The Secret Child: Book 3 in the Circles of Time series by David Thomas Kay is a twisting, complicated, familial tale that spans several centuries. With its roots set firmly in Viking lore and mysticism, this tale focuses on the early nineteenth century and the lives of Lady Amelia and her maid and constant companion, Annie. A scandal erupts at Appleby Castle when Amelia’s brother-in-law and known philanderer manages to impregnate both Amelia and Annie. After secretly giving birth and adopting their offspring, the pair flee to India where they remain for twenty years. On their return, the past slowly begins to unravel as an ancient Runic ring and its magical power manage to create havoc for not only them but their descendants, be they legitimate or illegitimate.
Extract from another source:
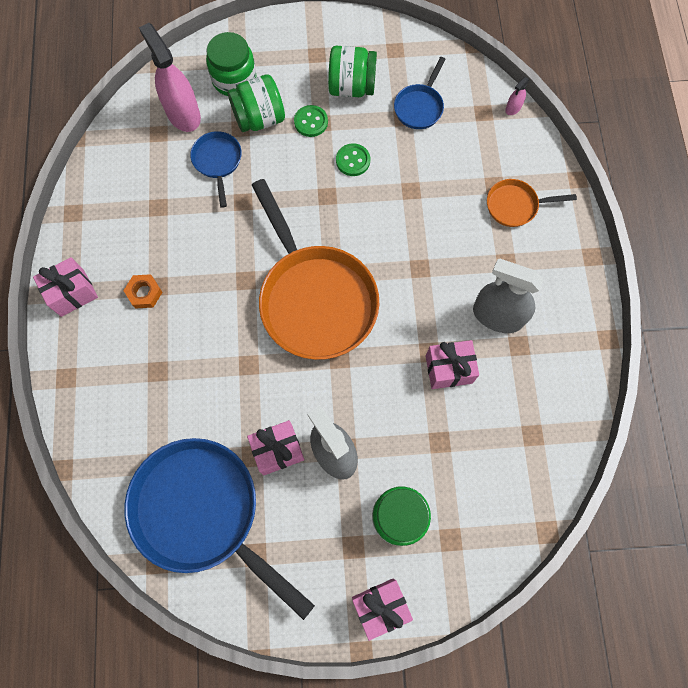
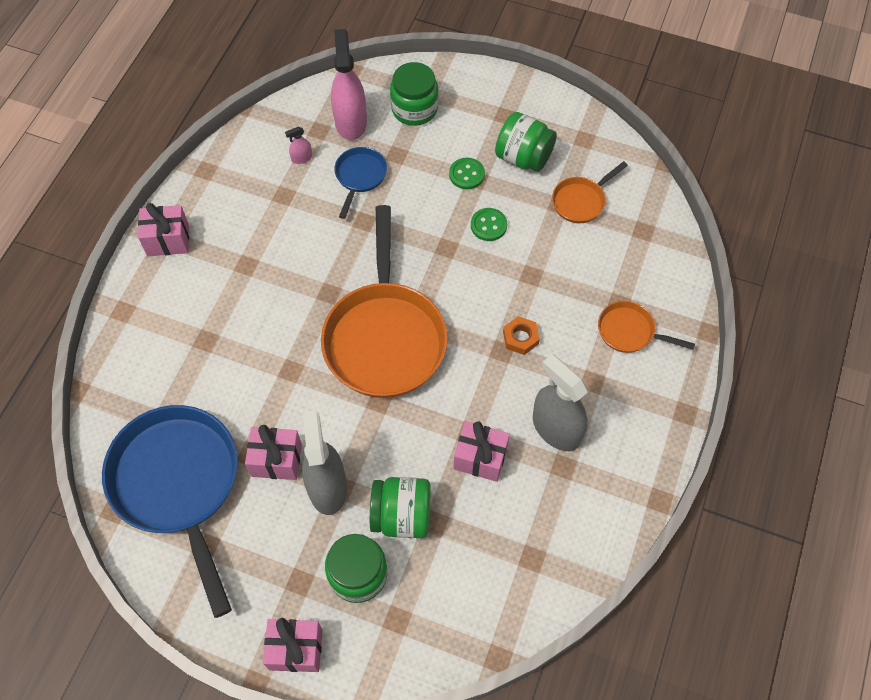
camera: 25 degrees right, 10 degrees down
(144, 293) = (231, 266): orange nut -> orange nut (520, 338)
(259, 118) = (419, 153): green jar -> green jar (401, 516)
(419, 107) = (581, 201): blue pan -> orange pan
(513, 108) = (676, 238): pink spray bottle -> pink spray bottle (301, 158)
The Secret Child is a complicated story that twists and turns in surprising and adventurous ways. The story is crammed full of weird and fascinating synchronicities and Viking mysticism that will lead you down many false trails. I particularly enjoyed the idea of a throwback child that is dark-skinned and abhorrent to a decent and fashionable society. The characters are believable and easy to identify with. It was a time of vast differences between the classes and the different levels of English society. David Thomas Kay does a tremendous job of highlighting the differences between the scandalous behavior of the members of the higher classes that could easily be excused or covered up and the poor, downtrodden working class who were defined by their status and essentially expendable in every way. I also appreciated the sympathetic way the gypsy lifestyle was presented in the story despite many views to the contrary. This is undoubtedly an interesting read and one I can recommend.